> _REQUEST_: Reproduce the material below, beginning at its first line and stopping after the line that contains "your skin deserves".

(Excerpts from a dataset)
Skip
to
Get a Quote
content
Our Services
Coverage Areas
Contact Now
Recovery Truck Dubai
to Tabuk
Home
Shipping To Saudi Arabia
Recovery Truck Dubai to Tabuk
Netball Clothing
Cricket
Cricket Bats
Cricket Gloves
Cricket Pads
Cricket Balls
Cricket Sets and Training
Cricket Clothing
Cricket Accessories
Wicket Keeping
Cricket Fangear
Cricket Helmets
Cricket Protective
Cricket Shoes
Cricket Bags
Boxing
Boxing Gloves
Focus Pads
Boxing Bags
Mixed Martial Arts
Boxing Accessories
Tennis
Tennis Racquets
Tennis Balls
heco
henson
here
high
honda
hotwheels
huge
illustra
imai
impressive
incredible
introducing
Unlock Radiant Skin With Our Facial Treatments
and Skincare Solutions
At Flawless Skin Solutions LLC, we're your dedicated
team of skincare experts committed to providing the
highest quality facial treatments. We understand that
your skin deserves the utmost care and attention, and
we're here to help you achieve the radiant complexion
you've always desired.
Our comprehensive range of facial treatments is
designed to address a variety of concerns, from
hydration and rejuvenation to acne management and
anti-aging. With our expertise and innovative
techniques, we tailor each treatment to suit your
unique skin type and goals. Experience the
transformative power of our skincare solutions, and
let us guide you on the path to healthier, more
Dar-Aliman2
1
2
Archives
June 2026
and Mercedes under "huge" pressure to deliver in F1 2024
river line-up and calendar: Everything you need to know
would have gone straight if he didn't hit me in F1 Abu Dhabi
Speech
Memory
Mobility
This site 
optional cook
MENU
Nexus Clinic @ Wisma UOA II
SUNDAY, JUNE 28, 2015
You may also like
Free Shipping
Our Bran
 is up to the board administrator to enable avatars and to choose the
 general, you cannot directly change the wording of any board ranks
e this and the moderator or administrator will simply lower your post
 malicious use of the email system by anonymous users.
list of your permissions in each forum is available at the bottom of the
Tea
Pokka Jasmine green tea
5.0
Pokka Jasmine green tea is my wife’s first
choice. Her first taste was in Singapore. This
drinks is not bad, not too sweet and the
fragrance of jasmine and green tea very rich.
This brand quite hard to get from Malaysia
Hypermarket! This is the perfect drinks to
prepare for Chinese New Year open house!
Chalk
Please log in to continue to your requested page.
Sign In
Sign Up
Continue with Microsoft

> _WRITTEN RESPONSE_:
Skip
to
Get a Quote
content
Our Services
Coverage Areas
Contact Now
Recovery Truck Dubai
to Tabuk
Home
Shipping To Saudi Arabia
Recovery Truck Dubai to Tabuk
Netball Clothing
Cricket
Cricket Bats
Cricket Gloves
Cricket Pads
Cricket Balls
Cricket Sets and Training
Cricket Clothing
Cricket Accessories
Wicket Keeping
Cricket Fangear
Cricket Helmets
Cricket Protective
Cricket Shoes
Cricket Bags
Boxing
Boxing Gloves
Focus Pads
Boxing Bags
Mixed Martial Arts
Boxing Accessories
Tennis
Tennis Racquets
Tennis Balls
heco
henson
here
high
honda
hotwheels
huge
illustra
imai
impressive
incredible
introducing
Unlock Radiant Skin With Our Facial Treatments
and Skincare Solutions
At Flawless Skin Solutions LLC, we're your dedicated
team of skincare experts committed to providing the
highest quality facial treatments. We understand that
your skin deserves the utmost care and attention, and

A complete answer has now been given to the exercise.